### Text provided
▼
2- Department of Anatomy, Faculty of Medicine, Khon Kaen University, Khon Kaen, Thailand.
3- Sitthichai Iamsaard; Department of Anatomy, Faculty of Medicine, Khon Kaen University. 123 Mitraparp Road, Ampoe Muang, Khon Kaen 40002, Thailand.
4- Research Institute for Human High Performance and Health Promotion (HHP & HP), Khon Kaen, Thailand. , sittia@kku.ac.th
Abstract:   (864 Views)
Background: Methotrexate (MTX) has been shown to affect the testes adversely, especially the seminiferous epithelium. As melatonin, an endocrine hormone, has been shown to normalize testicular function, its ability to prevent MTX-induced testicular damage should be considered.
Objective: Based on the antioxidant, anti-inflammatory, and antiapoptotic activities of melatonin, this study aimed to investigate its protective effect against testicular damage induced by MTX.
▲
### Given information
▼
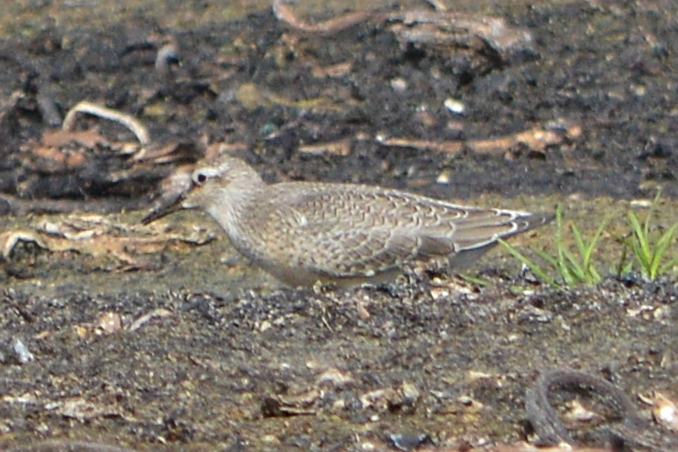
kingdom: Animalia
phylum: Chordata
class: Aves
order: Charadriiformes
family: Scolopacidae
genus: Calidris
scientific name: Calidris canutus
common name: Red knot
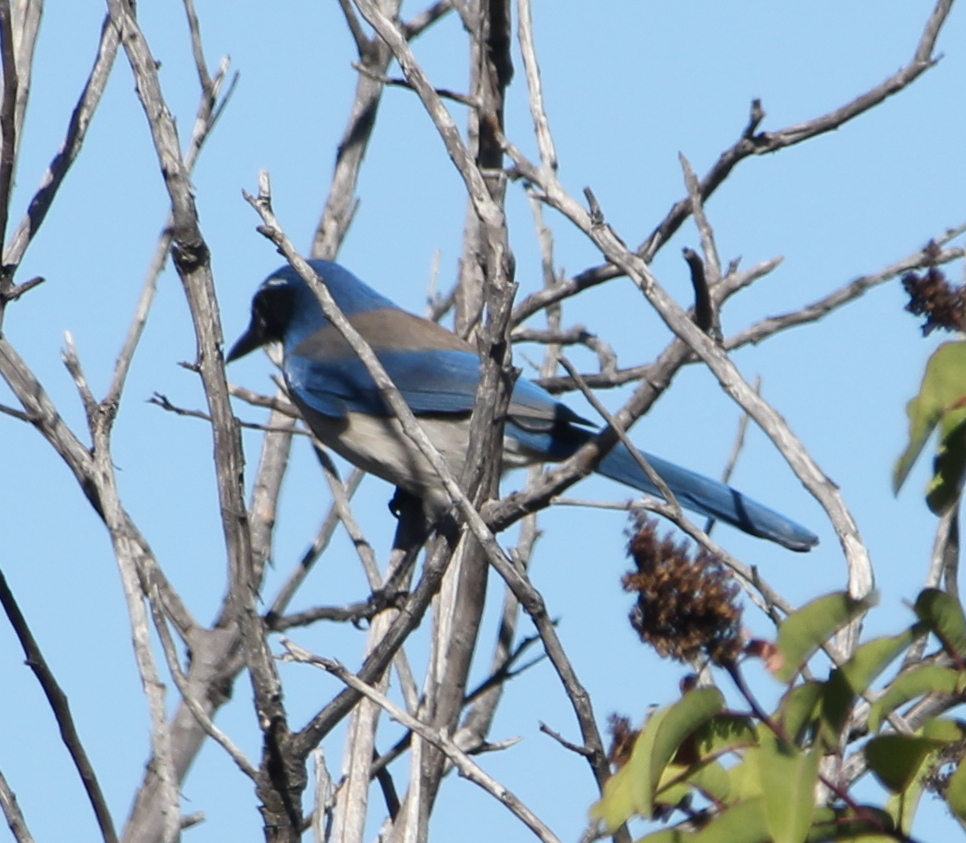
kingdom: Animalia
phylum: Chordata
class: Aves
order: Passeriformes
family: Corvidae
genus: Aphelocoma
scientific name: Aphelocoma californica
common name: California scrub-jay
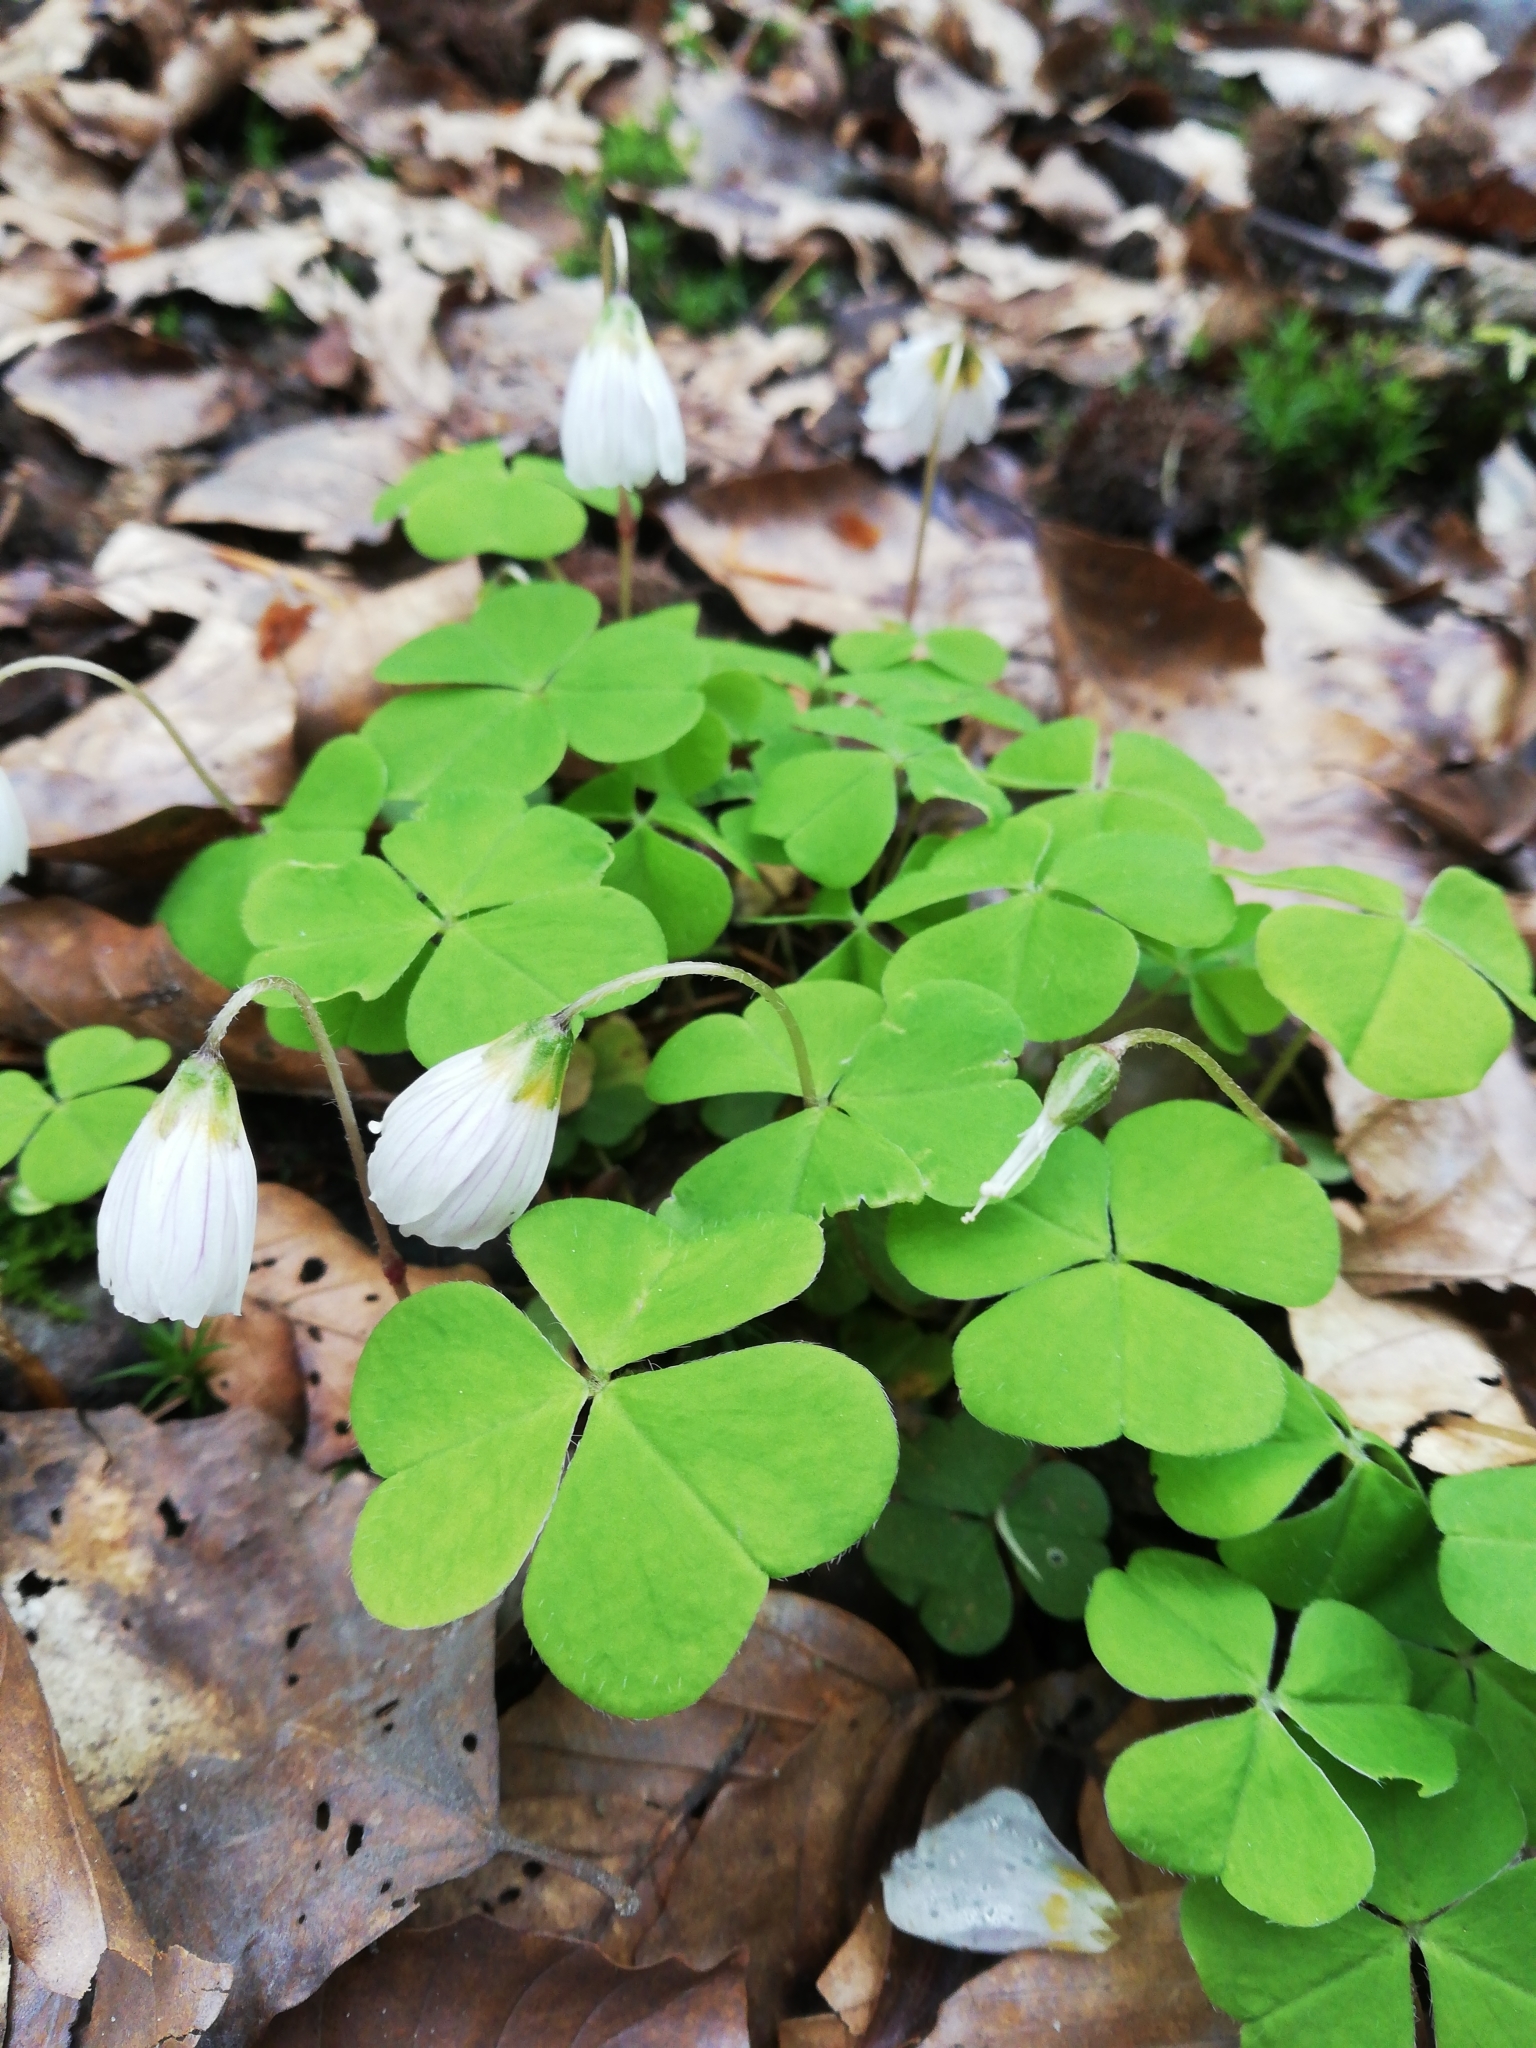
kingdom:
▲
### What you need to do
1. Answer these from the methotrexate and melatonin abstract:
(a) On which road is the Department of Anatomy address?
(b) Which part of the testes does MTX especially affect?
(c) Which three activities of melatonin is the study based on?
2. Update the methotrexate and melatonin abstract from "3- Sitthichai Iamsaard;" up to and including "induced by MTX.", with "testicular damage" replaced by "testicular injury".
3. Go on with the abstract on melatonin and MTX-induced testicular damage from the point where it stops.
The data has nothing to do with the methotrexate and melatonin abstract.

### Answers by item number
1.
(a) Mitraparp Road (123 Mitraparp Road)
(b) The seminiferous epithelium
(c) Antioxidant, anti-inflammatory, and antiapoptotic activities

2.
3- Sitthichai Iamsaard; Department of Anatomy, Faculty of Medicine, Khon Kaen University. 123 Mitraparp Road, Ampoe Muang, Khon Kaen 40002, Thailand.
4- Research Institute for Human High Performance and Health Promotion (HHP & HP), Khon Kaen, Thailand. , sittia@kku.ac.th
Abstract:   (864 Views)
Background: Methotrexate (MTX) has been shown to affect the testes adversely, especially the seminiferous epithelium. As melatonin, an endocrine hormone, has been shown to normalize testicular function, its ability to prevent MTX-induced testicular injury should be considered.
Objective: Based on the antioxidant, anti-inflammatory, and antiapoptotic activities of melatonin, this study aimed to investigate its protective effect against testicular injury induced by MTX.

3.
Materials and Methods: Forty adult male rats (200-230 g) were divided into five groups (n = 8/each). The rats in group I were injected with vehicle as a control. In group II, the rats were received intraperitoneal injections of melatonin (8 mg/kg) for 15 consecutive days. The rats in group III were intravenously injected with MTX (75 mg/kg) for 15 consecutive days. The remaining two groups received melatonin (8 mg/kgBW) for 15 (group IV) and 30 (group V) consecutive days, intraperitoneally, and then intravenously received MTX (75 mg/kgBW) on days 8 and 15 of the experimental period. Reproductive parameters, including epididymal sperm concentration, testicular tyrosine-phosphorylated protein expression, steroidogenic acute regulatory (StAR) protein expression, and caspase-3 and malondialdehyde levels, were examined.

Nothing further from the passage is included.